Work request
A single number is the required answer: the count of lines in the listing below that hold the string "translate".

Working data

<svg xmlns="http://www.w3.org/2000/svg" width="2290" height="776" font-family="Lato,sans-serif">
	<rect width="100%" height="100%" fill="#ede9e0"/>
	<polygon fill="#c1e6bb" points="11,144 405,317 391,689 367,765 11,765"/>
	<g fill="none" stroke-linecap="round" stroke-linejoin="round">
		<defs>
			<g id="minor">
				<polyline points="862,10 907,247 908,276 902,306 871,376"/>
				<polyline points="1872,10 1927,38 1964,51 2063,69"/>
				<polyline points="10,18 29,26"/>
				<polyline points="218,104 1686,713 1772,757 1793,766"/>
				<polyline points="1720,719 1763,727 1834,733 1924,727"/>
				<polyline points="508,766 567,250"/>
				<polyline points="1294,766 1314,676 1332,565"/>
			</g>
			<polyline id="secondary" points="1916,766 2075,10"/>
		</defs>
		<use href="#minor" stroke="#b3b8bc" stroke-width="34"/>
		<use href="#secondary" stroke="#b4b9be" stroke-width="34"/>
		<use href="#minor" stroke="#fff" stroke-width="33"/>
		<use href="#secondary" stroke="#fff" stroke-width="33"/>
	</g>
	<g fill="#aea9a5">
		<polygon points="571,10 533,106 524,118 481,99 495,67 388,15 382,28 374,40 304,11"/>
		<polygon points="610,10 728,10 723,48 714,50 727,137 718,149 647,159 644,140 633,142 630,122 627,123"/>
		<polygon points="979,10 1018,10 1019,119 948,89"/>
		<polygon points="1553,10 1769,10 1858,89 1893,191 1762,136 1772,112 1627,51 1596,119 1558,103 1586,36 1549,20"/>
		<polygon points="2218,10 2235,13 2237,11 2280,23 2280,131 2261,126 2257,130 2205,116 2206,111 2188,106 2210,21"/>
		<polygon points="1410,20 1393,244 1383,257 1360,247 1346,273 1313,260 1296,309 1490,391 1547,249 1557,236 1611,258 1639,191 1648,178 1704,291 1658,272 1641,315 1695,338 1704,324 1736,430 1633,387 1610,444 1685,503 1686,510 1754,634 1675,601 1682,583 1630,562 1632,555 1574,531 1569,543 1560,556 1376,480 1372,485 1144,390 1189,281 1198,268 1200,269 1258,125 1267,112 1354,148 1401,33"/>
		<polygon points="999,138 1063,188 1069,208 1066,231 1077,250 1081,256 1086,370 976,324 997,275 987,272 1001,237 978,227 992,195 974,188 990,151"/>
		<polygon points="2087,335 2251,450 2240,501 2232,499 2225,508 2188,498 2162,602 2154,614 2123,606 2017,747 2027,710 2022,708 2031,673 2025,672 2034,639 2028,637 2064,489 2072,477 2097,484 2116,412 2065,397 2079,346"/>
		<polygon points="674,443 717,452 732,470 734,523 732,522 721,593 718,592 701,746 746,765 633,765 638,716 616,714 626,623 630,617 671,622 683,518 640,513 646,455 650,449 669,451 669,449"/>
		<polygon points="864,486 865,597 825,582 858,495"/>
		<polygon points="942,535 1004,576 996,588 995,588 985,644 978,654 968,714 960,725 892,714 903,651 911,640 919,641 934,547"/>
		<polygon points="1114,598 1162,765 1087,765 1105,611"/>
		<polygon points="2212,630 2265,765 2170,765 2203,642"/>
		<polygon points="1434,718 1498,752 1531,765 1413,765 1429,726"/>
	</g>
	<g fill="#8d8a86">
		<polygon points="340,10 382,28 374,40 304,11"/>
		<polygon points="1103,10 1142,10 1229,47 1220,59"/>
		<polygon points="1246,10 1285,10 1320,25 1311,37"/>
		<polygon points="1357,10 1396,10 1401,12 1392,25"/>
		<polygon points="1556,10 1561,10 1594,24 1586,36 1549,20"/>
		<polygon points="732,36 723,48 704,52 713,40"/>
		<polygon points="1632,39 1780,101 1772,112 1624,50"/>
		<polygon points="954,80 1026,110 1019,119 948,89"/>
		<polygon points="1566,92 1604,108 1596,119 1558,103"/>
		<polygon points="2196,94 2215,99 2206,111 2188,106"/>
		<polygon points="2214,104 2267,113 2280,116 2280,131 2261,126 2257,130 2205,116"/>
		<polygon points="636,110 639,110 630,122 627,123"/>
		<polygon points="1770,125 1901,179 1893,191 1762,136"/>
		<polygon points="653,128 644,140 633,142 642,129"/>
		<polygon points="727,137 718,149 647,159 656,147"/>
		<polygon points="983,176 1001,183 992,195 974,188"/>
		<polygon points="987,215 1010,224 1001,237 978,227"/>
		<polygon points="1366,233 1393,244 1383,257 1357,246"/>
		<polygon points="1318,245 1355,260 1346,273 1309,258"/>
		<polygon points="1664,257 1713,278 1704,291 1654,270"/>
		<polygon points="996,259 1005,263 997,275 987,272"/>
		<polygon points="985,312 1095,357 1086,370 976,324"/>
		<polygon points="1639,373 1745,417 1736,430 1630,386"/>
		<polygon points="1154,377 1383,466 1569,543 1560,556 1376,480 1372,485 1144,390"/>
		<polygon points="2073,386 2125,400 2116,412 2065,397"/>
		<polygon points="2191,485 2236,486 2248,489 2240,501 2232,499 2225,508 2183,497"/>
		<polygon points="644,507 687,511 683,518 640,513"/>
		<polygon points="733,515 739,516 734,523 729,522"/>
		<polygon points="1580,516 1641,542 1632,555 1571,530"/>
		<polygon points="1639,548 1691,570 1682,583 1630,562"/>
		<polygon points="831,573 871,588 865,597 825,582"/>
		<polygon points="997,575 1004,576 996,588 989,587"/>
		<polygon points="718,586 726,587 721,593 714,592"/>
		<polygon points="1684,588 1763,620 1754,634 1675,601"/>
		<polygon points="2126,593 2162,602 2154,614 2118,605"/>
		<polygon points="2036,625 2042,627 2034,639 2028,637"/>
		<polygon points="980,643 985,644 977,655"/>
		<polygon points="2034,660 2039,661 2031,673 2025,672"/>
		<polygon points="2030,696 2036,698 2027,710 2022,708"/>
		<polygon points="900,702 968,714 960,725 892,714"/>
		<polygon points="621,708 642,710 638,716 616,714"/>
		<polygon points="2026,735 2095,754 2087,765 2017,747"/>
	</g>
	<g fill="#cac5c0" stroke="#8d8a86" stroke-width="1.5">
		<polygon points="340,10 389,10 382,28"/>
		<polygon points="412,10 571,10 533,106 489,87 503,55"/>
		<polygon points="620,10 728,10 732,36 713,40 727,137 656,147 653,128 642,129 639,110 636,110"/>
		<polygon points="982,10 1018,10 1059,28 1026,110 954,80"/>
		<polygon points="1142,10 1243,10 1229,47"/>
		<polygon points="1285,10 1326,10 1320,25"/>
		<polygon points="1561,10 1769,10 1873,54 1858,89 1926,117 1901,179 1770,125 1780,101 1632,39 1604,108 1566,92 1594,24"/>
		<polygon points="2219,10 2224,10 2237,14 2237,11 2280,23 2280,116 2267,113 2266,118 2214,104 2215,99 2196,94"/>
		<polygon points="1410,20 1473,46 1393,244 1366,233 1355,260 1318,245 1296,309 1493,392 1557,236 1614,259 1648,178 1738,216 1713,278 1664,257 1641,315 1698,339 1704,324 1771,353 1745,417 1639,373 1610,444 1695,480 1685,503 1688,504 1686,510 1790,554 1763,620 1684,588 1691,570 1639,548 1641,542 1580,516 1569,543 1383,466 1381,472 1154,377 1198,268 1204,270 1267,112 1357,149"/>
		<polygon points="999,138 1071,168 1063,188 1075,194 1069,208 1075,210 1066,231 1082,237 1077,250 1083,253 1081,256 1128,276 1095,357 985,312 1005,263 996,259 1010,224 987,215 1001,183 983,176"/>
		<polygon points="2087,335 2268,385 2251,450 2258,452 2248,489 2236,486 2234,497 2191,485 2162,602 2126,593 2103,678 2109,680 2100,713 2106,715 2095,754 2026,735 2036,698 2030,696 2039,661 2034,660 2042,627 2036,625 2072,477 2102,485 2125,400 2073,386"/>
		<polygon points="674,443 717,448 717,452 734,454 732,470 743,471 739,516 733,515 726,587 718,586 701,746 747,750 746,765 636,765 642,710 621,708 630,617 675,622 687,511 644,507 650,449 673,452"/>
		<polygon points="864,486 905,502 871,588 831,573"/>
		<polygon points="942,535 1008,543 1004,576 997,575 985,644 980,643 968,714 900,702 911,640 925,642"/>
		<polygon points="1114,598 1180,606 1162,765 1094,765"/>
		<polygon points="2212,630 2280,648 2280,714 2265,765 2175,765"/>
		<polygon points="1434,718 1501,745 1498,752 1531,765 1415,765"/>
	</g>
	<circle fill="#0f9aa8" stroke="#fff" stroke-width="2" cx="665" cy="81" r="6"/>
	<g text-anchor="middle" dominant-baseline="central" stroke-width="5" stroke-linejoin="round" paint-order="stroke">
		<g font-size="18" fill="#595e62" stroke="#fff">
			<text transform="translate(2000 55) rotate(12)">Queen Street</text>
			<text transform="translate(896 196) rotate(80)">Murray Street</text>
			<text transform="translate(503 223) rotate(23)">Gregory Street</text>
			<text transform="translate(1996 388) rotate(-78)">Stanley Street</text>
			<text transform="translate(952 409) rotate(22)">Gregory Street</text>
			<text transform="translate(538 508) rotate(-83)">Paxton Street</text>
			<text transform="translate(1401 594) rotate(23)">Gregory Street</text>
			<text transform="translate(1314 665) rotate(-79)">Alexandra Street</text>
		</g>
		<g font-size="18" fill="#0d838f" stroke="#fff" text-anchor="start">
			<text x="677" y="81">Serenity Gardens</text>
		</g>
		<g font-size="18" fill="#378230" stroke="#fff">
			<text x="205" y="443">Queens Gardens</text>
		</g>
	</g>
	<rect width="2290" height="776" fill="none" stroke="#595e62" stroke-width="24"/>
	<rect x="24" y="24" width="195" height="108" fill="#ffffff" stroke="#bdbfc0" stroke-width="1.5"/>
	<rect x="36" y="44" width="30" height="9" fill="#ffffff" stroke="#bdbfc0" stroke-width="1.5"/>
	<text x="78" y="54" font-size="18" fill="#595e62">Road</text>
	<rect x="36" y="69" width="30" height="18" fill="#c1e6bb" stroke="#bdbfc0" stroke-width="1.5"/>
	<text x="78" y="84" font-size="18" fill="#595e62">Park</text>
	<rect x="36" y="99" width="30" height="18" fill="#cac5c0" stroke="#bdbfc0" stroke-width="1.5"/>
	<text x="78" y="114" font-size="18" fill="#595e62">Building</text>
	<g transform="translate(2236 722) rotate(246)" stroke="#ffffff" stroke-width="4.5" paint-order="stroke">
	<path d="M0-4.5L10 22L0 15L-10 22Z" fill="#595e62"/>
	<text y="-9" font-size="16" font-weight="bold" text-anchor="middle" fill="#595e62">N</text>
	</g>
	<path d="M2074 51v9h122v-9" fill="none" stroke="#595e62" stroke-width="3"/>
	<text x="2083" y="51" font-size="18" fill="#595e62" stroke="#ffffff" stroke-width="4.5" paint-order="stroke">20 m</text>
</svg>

Answer
9